Henri Swerts (1888-1979), de knaphandige bonpapa. Ontdek hier zijn verhaal.
Colette Swerts, de schoonmoeder van Godfried Van Kerckhoven is herkomstig uit de Noord-Limburgse gemeente Heppen, later deelgemeente van het huidige Leopoldsburg. Haar vader, Henri wordt op 17 november 1888 in Koersel geboren als zoon van Petrus Swerts (1850-1891) en Maria Vanherle (1848-1934).

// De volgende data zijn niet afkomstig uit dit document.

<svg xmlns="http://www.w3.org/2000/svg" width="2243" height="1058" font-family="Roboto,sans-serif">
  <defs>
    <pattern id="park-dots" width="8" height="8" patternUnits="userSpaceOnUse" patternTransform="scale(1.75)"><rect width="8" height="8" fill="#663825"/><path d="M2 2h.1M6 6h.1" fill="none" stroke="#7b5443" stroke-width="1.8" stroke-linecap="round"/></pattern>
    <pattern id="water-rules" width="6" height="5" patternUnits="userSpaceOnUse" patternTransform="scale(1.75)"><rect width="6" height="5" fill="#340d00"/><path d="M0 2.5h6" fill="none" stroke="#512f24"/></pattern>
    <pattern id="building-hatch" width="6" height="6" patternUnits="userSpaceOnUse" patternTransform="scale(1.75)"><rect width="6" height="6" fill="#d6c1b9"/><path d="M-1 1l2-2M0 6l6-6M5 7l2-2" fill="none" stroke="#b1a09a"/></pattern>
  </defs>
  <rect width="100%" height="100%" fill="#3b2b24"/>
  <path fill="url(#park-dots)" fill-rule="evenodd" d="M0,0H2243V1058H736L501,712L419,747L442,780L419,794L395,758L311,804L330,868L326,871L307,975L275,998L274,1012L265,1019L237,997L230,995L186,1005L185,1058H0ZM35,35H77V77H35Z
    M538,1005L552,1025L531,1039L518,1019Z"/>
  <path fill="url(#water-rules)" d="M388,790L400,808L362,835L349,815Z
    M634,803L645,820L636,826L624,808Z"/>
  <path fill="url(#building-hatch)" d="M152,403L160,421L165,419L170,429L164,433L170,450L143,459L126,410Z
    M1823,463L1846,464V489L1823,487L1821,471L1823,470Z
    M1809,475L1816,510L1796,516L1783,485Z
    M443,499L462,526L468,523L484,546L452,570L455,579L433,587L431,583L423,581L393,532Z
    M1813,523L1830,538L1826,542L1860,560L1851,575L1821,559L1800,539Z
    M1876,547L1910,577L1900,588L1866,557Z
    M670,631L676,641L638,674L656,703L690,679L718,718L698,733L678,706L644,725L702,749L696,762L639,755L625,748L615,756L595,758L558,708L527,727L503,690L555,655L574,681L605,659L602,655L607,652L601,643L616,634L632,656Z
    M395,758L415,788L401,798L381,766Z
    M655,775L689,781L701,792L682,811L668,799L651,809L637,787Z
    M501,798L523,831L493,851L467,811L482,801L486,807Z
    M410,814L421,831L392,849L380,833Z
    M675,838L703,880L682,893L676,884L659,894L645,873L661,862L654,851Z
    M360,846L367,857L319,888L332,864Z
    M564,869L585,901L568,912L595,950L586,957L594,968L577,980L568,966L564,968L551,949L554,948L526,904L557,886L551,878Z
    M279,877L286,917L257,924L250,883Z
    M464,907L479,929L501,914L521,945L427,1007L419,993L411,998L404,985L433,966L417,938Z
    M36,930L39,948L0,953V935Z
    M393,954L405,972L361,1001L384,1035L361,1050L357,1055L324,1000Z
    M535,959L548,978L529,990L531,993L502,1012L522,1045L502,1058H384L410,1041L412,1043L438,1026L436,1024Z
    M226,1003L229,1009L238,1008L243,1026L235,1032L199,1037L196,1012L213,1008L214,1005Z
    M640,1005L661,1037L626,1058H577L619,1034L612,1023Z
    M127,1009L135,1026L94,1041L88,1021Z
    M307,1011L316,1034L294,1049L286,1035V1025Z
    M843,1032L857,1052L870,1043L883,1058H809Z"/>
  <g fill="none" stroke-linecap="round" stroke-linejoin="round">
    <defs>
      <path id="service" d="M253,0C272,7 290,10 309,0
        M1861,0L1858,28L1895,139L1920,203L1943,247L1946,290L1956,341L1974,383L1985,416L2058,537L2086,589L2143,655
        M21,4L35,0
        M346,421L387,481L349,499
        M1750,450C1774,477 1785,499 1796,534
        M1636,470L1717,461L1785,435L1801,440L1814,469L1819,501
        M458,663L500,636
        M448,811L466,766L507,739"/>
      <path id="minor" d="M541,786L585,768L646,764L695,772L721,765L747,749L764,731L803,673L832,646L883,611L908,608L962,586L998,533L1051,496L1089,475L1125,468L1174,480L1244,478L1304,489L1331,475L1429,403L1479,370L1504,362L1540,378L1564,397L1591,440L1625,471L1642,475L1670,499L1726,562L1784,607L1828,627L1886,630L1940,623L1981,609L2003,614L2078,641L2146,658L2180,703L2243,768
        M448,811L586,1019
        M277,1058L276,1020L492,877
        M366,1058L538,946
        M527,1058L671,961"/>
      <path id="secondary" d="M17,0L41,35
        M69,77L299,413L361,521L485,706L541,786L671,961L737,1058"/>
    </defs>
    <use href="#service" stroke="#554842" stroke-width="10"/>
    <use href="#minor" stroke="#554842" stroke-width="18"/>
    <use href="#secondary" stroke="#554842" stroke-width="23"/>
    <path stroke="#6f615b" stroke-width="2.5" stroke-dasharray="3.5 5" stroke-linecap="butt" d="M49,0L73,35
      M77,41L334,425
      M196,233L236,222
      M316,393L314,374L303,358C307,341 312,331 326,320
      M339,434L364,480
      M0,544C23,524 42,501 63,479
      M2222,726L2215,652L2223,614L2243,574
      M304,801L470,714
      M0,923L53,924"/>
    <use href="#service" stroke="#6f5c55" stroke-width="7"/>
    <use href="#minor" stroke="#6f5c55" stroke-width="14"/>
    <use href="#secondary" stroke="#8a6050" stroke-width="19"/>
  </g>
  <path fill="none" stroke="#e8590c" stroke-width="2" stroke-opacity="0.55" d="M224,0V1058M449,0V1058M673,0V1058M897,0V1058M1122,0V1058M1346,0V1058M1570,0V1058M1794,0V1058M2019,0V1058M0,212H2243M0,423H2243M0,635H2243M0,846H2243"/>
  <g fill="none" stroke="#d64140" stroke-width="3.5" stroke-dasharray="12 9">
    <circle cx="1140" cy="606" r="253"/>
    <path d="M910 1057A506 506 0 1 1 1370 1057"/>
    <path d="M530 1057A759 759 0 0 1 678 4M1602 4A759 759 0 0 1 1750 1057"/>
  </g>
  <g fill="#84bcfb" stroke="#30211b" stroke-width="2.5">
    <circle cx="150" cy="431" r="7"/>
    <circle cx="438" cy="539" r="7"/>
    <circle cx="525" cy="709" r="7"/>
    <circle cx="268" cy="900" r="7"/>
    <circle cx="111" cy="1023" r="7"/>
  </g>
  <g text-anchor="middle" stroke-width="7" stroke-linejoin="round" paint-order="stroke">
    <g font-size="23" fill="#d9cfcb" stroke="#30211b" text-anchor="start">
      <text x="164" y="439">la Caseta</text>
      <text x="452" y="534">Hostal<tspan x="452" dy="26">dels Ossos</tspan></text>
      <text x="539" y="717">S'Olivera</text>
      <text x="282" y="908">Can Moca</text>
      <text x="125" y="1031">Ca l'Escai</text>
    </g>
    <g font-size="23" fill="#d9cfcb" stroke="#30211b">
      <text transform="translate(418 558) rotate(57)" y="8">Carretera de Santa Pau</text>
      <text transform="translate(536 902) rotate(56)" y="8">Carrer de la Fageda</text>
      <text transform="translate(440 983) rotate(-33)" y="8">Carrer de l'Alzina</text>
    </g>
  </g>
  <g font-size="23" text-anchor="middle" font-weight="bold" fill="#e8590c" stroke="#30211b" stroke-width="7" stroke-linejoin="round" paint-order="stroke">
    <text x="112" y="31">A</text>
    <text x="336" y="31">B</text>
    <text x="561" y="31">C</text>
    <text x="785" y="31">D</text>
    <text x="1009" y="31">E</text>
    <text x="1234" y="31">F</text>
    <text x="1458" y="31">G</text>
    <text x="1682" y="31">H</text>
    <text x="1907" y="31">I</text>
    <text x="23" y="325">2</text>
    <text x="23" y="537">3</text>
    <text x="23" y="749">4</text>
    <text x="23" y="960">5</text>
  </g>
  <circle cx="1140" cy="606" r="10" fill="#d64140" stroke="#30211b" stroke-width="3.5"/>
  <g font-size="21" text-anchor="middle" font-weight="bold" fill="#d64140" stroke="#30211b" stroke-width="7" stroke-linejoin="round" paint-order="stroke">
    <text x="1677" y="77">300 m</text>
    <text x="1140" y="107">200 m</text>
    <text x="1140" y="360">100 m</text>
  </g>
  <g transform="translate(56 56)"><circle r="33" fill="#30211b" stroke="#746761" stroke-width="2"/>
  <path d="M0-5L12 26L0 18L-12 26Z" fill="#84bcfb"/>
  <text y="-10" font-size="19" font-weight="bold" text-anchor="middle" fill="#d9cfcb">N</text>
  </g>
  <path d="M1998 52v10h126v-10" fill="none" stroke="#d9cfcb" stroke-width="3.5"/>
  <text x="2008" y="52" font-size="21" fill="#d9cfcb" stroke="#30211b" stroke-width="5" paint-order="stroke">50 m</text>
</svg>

Met hulp van een hondenkar verkoopt Henri Swerts aan de militairen van ’t Kamp.
De knappe hunk start zijn loopbaan als kooivechter in Luik. Die van Swerts zijn messentrekkers, vechtersbazen. Henri kan nauwelijks schrijven maar tellen is zijn sterkte. Met zijn hondenkar trekt hij rond Leopoldsburg en verkoopt gestadig aan de militairen van ’t Kamp. Ten tijde van de grote manoeuvers bivakkeren in ‘Bourg-Léopold’ tot 140.000 manschappen. Als soldaat wordt hij door zijn gestalte geselecteerd deel uit te maken van de Koninklijke paleiswacht in Brussel. Door de eentonigheid in het paleis besluit Henri een een uiltje te vangen. Paleiswachter Henri zet zijn berenmuts af en legt zich in ‘un fauteuil royal doré feuille d’or’ maar wordt betrapt door het prinsesje Marie-José die hem uitsnauwt. Gedurende WO I wordt Henri opgeroepen om strijd te leveren maar hij verschuilt zich. Hij timmert een houten kist, steekt die onder het hooi, en kruipt daarin wanneer er naar hem gezocht wordt. Zo kan hij blijven werken.
Jonge Henri woont aan het *Kanaal van Beverlo. Daar zwoegt hij als losser van binnenvaartschepen. Henri lost 70kg wegende zakken steenkolen en granen van kanaalschepen. Tussen dat kanaal en zijn woonst ziet hij treinen met wagons gevuld met kolen komende van Antwerpen vertragen, om even verder op halt te houden in het station van ’t Kamp. Onze geslepen gast werpt het op een akkoord met een machinist om de treinen vlak voor zijn boerderij telkens even te laten stoppen. Henri die de treinen opwacht, trekt snel een wagon open en laat het ‘zwarte goud’ er uit daveren. Er liggen boomtakken, hooi en bladeren klaar klaar om snel de stapel kolen te verbergen. Zo start hij een eigen zaak van steenkool, zaaigoed en graanhandel aan het Kanaal van Beverlo. Jaren later in het tijdschrift ‘Ons Bestaan’: “De tijd dat schipper Vanherck-Possemiers 250 ton steenkolen naar Leopoldsburg bracht voor handelaar Henri Swerts blijft een duurbare herinnering.” – “Ons bestaan, Leopoldburg families”
*Het kanaal werd destijds doorgetrokken naar Leopoldsburg om de cavalerie aldaar te bevoorraden. Het kanaal is nog altijd open en stopt aldaar. In de ‚kom‘ van het kanaal waar zijn handel vlakbij was gelegen ligt nu een jachthaven.
Tout est bon dans l’cochon

Bourg-Léopold – Camp de Béverlo – le ballon captif – de ballon Leopoldsburg zeppelin (1918)
Met de militaire kazerne sluit Henri Swerts een overeenkomst: Hij mag daar de voedselresten laten ophalen. Achter zijn boerderij laat hij prompt een stal bouwen voor een vijftigtal varkens waaraan hij de voedselresten serveert. “Toen zagen wij een zeppelin voorbij vliegen. Zoiets had nog niemand gezien. De mensen kwamen naar buiten en riepen: “Der hangt e groewet vèrreke in de loecht!” – lacht Colette
Huwelijk van Henri Swerts met Berthilia Maes (1909)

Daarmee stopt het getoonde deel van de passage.